No network does live television better than NBC. From Saturday Night Live to Undateable, and everything in between, NBC is the one network that is still holding on to the hope that live television can be a regular event for the 21st century family. The most welcome edition to these live events have been the musicals. A couple years ago, NBC premiered The Sound of Music to record high ratings. Last year’s production of Peter Pan garnered stronger reviews, but significantly lower ratings. This year, with The Wiz, I am predicting (also, hoping) that NBC has finally reached a comfortable balance between critical acclaim and high ratings. With a talented, truly qualified unknown as Dorothy, surrounded by a cast of famous singers and actors, I think NBC has finally figured out the formula to creating a production that both theatre aficionados and “regular Americans” can watch together.
I don’t know about ratings, since I am literally typing this review mere minutes after Dorothy found her place back to Kansas (spoiler alert!), but I can tell you that this was truly a wonderful television event. And as someone who only has faint memories of the movie version starring Diana Ross, I think this production is a good way of introducing the actual musical to a wider audience. On a technical level, this show was pretty much as wonderful as the last two. While the two previous live productions utilized multiple sets, The Wiz Live did all their business on one stage, setting the scene with the help of a large LED lit backdrop. However, the show didn’t look any less “fake” or “cheap.” The sets were big, bright and elaborate. The costumes and makeup were, for the most part, off the chain. And the cinematography and editing were mostly well done, even though, yes, there were a couple mistakes/awkward shots.
But the performances by the cast were uniformly excellent. While Peter Pan made us sit through long, awkward periods of Christopher Walken…doing whatever he was doing, the cast of The Wiz didn’t feature a bad egg. Stephanie Mills started things off beautifully with “The Feeling We Once Had.” Amber Riley and Mary J. Blige (as Addaperle and Evillene respectively) belted their songs like no one’s business. Queen Latifah was one part dominant and strong, and another part vulnerable, giving us a Wiz with layers we sometimes forget exist for the character. Elijah Kelley, who impressed me with his performance in Hairspray years back, must have done Michael proud as the Scarecrow. Ne-Yo mostly surprised me as the Tin Man (although, because of that southern drawl, diction was an issue). And, obviously, the always great David Alan Grier was a nice comedic relief as the lion (he’s already become a meme). However, his “Be A Lion” duet with Dorothy was an emotional highlight.

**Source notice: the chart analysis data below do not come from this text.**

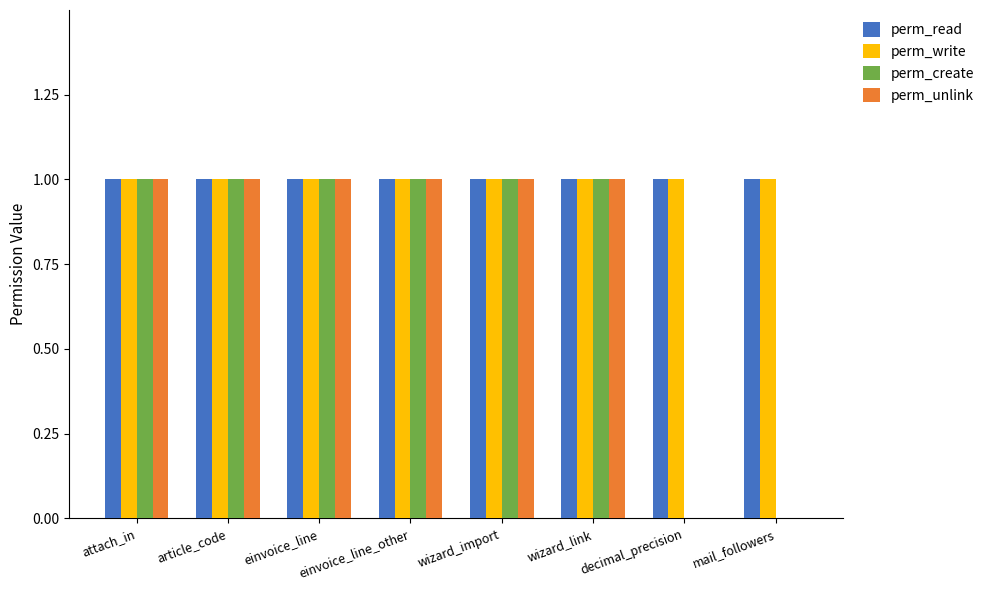

What is the total value across all series at mail_followers?

2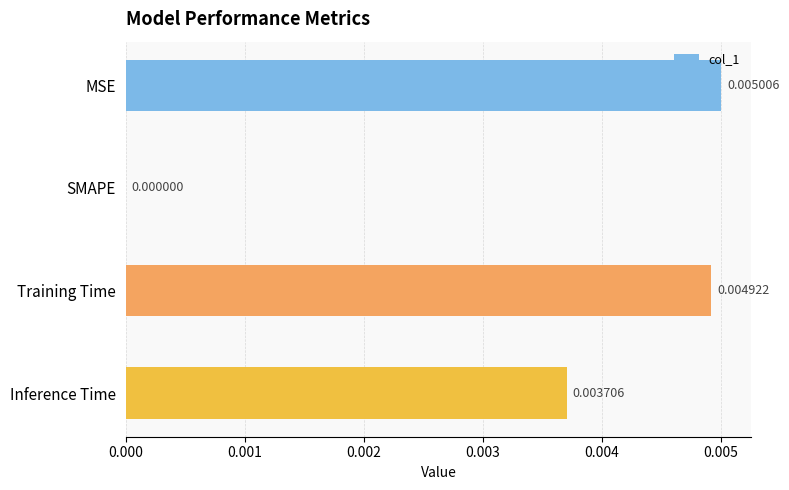

Where is the data nearest to the value 0?

SMAPE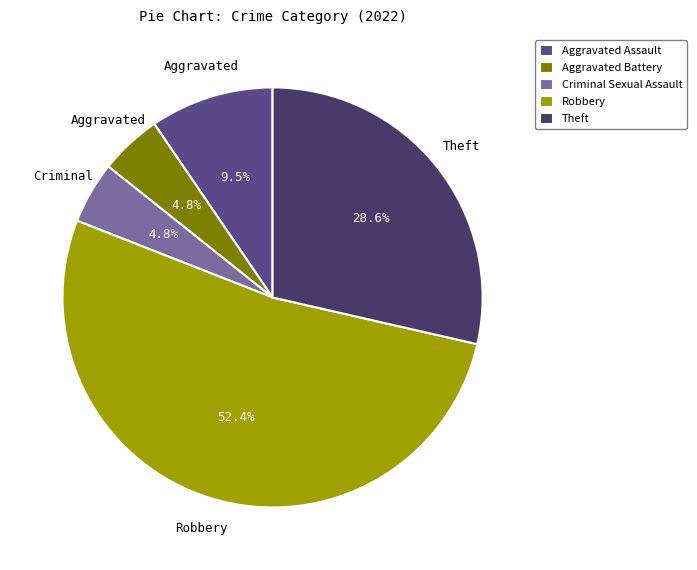

To the nearest percent, what is the average slice percentage?

20%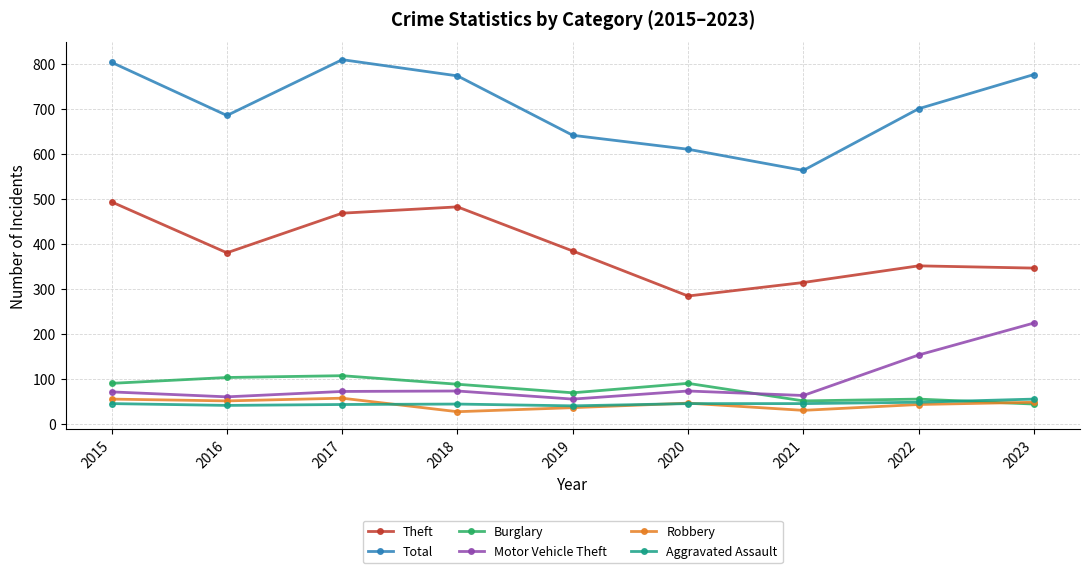

How many interior local valleys does the Total series have?

2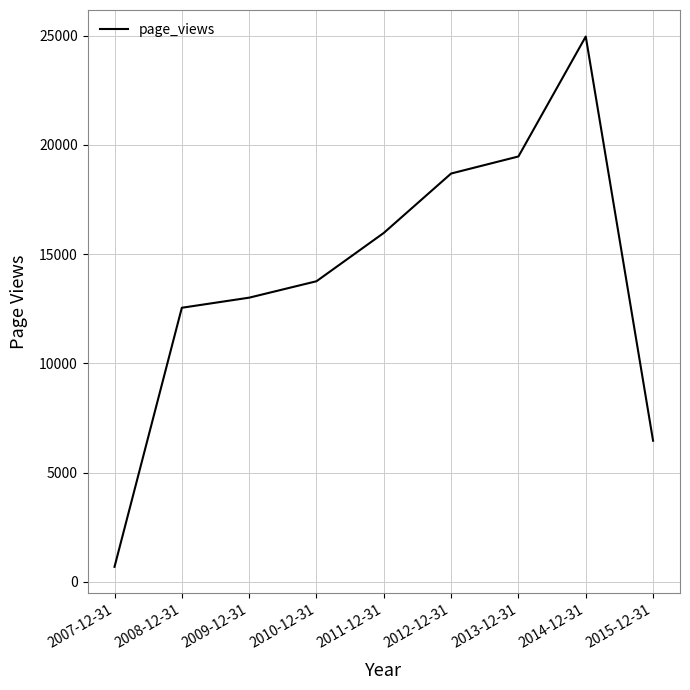

Reading left to right, transcribe all the data shown in this chart.

682	12546	13008	13760	15973	18693	19474	24967	6457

And all the performers, from the company to the Cirque du Soleil dancers were amazing all around. But, in my opinion, the two standouts were Shanice Williams and Uzo Aduba. I’ve always been a fan of Glinda’s signature tune “Believe in Yourself;” and Aduba didn’t fail me one bit. What Aduba lacks in “pitch perfectness,” she makes up for it with her power, her strength, her poise, her earnestness, her everything! I mean, Aduba is such a slice of sunshine, I already had tears streaming down my cheek the moment she floated in from the sky wearing that Emmy worthy golden dress. Maybe I was crying because Aduba’s rise to fame has been utterly inspiring; and at this moment, she probably has more eyeballs focused on her than she ever had in her life.
But the star that was really born tonight was Shanice Williams, as Dorothy. In a strange way, Williams sort of reminds me of Melissa Benoist in Supergirl. Williams is just a breath of fresh air. She lights up the stage. She’s a positive presence. Her acting is really great here. But, obviously, everyone’s going to be talking about her singing for weeks to come. And her final rendition of “Home” is utterly star making. Like, most people, I was tweeting while watching this production, and I was following Shanice’s Twitter page. She’s gone from having maybe 5000 followers to over 13,000 (of course, by the time you’re reading this, it’ll probably go up even further). The message of the show may be “There’s no place like home,” but 19 year old Shanice Williams also proves that dreams can come true. Her life is about to change forever.
So, yeah, I’m pretty stoked about this one. Keep in mind, I actually loved Sound of Music (sorta in the minority on that one) and Peter Pan was a treat. All I can say is that people loving The Wiz more than those two productions is certainly a positive. It means that NBC will do this again (maybe they should consider Ragtime or The King and I). And that’s great, because in an age when family television programming is getting the short end of the stick when it comes to support and money, The Wiz proves that high quality family friendly programs can still exist and thrive in the world.